Pour le ministre des hydrocarbures et de l’énergie, Djerassem Le Bémadjiel, ce projet de texte, conforme aux textes applicables en République du Tchad, a pour objet de nationaliser les actifs et les droits des sociétés Esso exerçant ou ayant exercé au Tchad. C’est le cas aussi pour toute entité venant de leur droit, dans le cadre de l’exploitation et de la production pétrolière ainsi que de l’oléoduc transportant le pétrole tchadien. Présentant la genèse du dossier, le ministre en charge des hydrocarbures a souligné qu’Esso a fait part au Tchad dès 2021, de son souhait de quitter le Tchad et le Gouvernement en avait pris acte. Esso a, par la suite, proposé la vente de ses actifs et droits à une entreprise inconnue au Tchad dénommée Savannah.

Suivant les conventions pétrolières et les lois du Tchad, une telle cession doit obtenir l’aval préalable de l’Etat qui vérifie que l’entreprise a les capacités techniques et financières de gérer le pétrole tchadien. « Après vérifications, l’Etat ayant constaté que l’entreprise proposée ne dispose pas des capacités ni des garanties demandées, le Gouvernement a émis des réserves et des objections à cette cession car le pétrole est un domaine stratégique pour le Tchad représentant plus de 80 % des recettes d’exportation. Il ne peut donc être cédé sans les garanties et les capacités de gestion démontrées et vérifiées » à indiqué le Porte-parole du Gouvernement, Aziz Mahamat Saleh, dans son compte-rendu du conseil des ministres.

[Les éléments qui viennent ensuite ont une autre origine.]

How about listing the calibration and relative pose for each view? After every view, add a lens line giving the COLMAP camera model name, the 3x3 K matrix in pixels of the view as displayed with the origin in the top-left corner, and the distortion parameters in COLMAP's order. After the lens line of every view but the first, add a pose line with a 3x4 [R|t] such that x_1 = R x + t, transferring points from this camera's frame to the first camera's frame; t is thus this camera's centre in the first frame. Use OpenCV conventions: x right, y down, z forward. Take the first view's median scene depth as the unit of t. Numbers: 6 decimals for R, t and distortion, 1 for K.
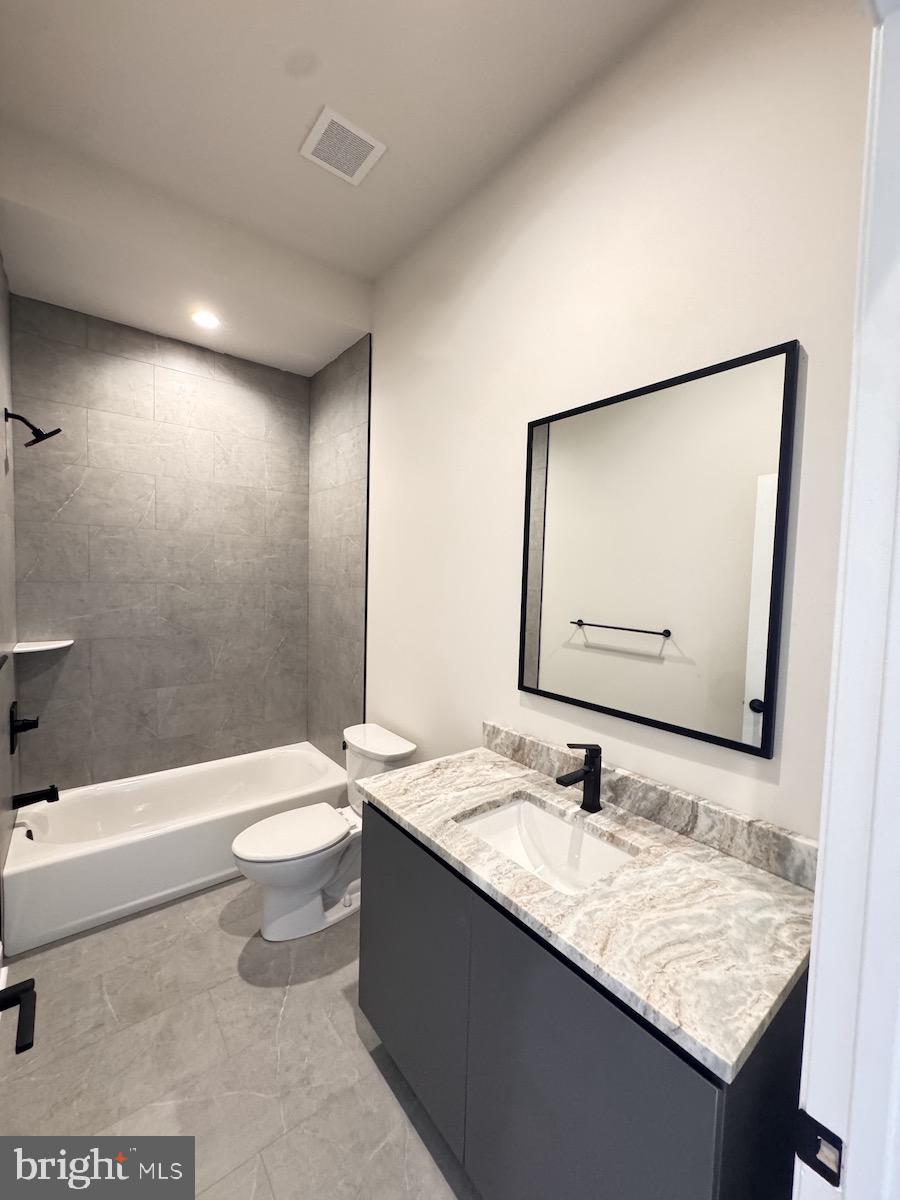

Selon le ministre de la communication, au mépris des objections du Gouvernement, Esso a fait un passage en force et tente d’imposer Savannah comme partenaire à la République du Tchad pour gérer le pétrole. C’est donc cette raison qui a poussé le Gouvernement à nationaliser les hydrocarbures.

Les enjeux

La décision du Tchad avait entrainé une poursuite judiciaire de la part de Savnnah Energy qui conteste la nationalisation des actifs. Le Tchad, pays souverain et producteur de pétrole depuis octobre 2003, était très dépendant des bénéfices tirés des hydrocarbures, avec un PIB en 2020, de 11,33% selon un rapport de la Banque mondiale. Cette histoire de nationalisation de actifs de ESSO par l’Etat tchadien, marquera un tournant dans l’histoire de l’industrie pétrolière, bien que contestée. Ce qu’on peut retenir est que le Tchad veut protéger ses actifs dorénavant.

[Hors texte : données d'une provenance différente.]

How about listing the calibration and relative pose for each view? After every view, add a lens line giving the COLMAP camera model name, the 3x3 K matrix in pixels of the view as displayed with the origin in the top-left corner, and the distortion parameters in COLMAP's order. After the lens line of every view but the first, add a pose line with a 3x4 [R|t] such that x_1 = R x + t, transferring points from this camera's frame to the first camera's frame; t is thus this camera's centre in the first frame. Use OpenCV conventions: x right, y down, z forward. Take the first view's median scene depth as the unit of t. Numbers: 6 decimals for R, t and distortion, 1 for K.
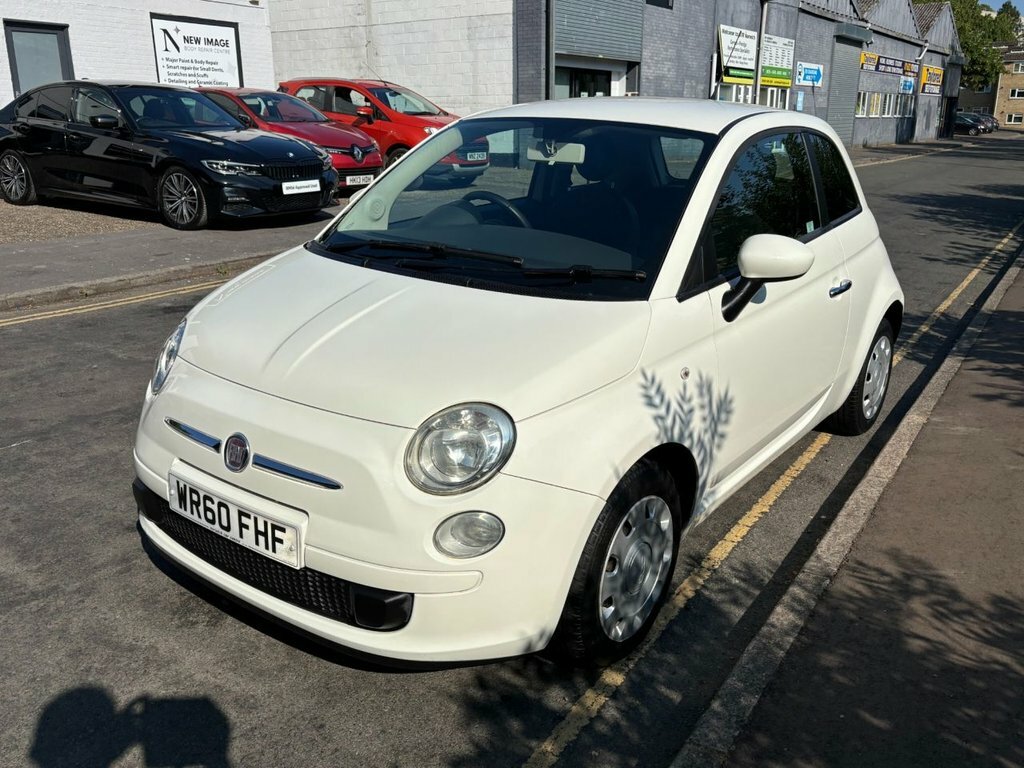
lens RADIAL K [[889.4, 0, 525.3], [0, 889.4, 382.8], [0, 0, 1]] dist [0.065483, -0.061034]
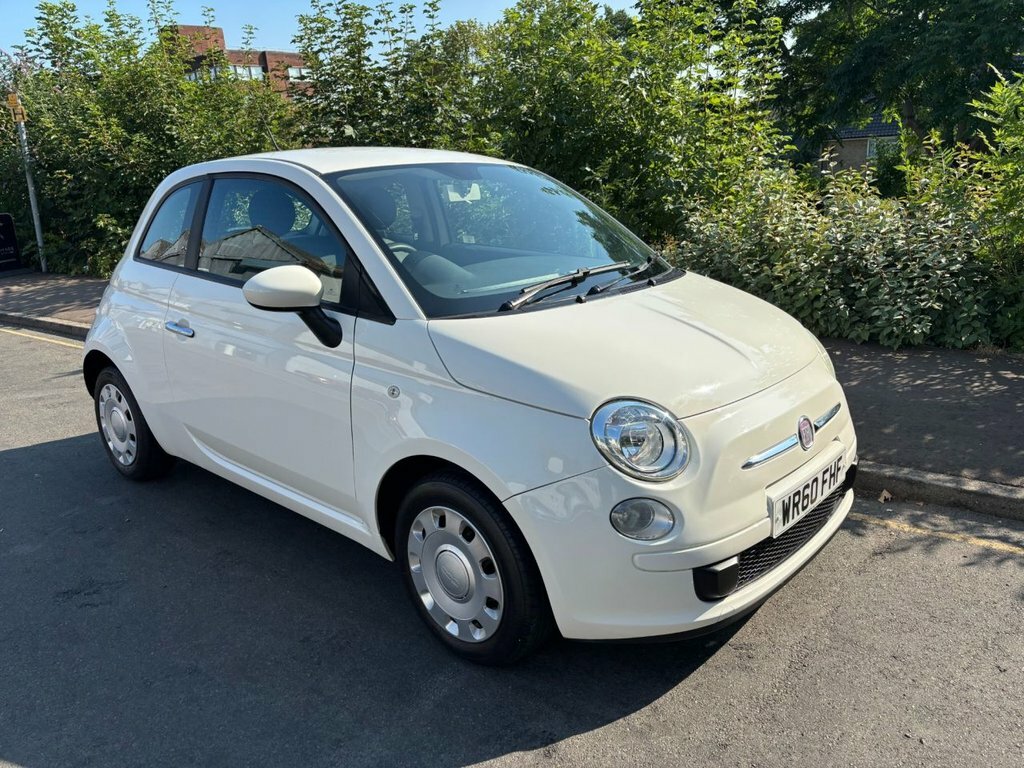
lens RADIAL K [[771.3, 0, 510.1], [0, 771.3, 370.3], [0, 0, 1]] dist [0.052273, -0.054947]
pose [[0.100308, -0.282358, 0.954050, -0.132445], [0.340180, 0.910832, 0.233801, -0.036808], [-0.934995, 0.301097, 0.187417, 0.116939]]
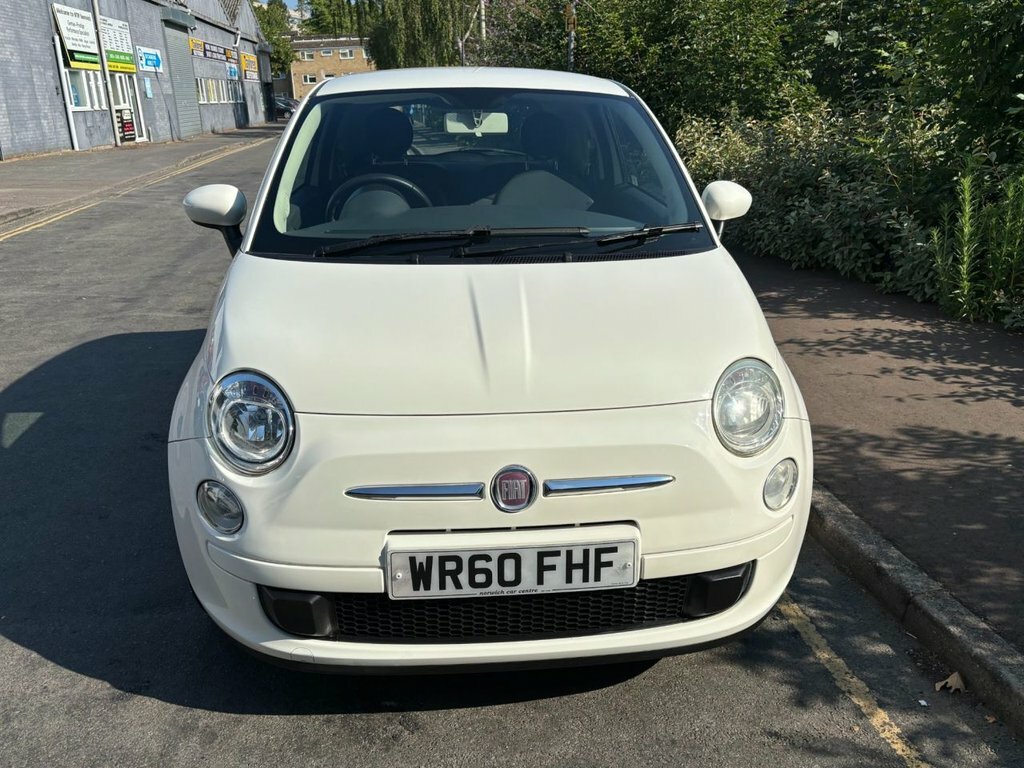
lens RADIAL K [[889.4, 0, 525.3], [0, 889.4, 382.8], [0, 0, 1]] dist [0.065483, -0.061034]
pose [[0.745475, -0.233307, 0.624367, -0.082540], [0.225935, 0.969731, 0.092600, -0.009396], [-0.627072, 0.072036, 0.775623, 0.035205]]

Bien que le rachat soit consommé depuis le 9 décembre 2022, le Tchad avait jugé que les compagnies avaient violé les prérogatives légales de la société tchadienne des hydrocarbures (SHT), notamment son droit de préemption qu’elle n’a pas encore exécuté. Et pourtant, cette nationalisation permettra à l’Etat tchadien de générer les bénéfices des produits des hydrocarbures, avec tout le personnel de Esso à sa charge.

Pour rappel, la société Savannah Energy et le consortium américain ExxonMobil étaient tombés d’accord pour l’acquisition des actifs de la filiale. Selon les termes de l’accord, Savannah Energy devrait acquérir 40 % des parts détenues par ExxonMobil dans Cameroon Oil Transportation Co (COTCO) et Tchad Oil Transportation CO (COTCO). Mais force est de constater que le Tchad, a contesté le rachat de Savannah Energy, actif de ExxonMobil dans le champ pétrolier de Doba et le pipeline Tchad-Cameroun.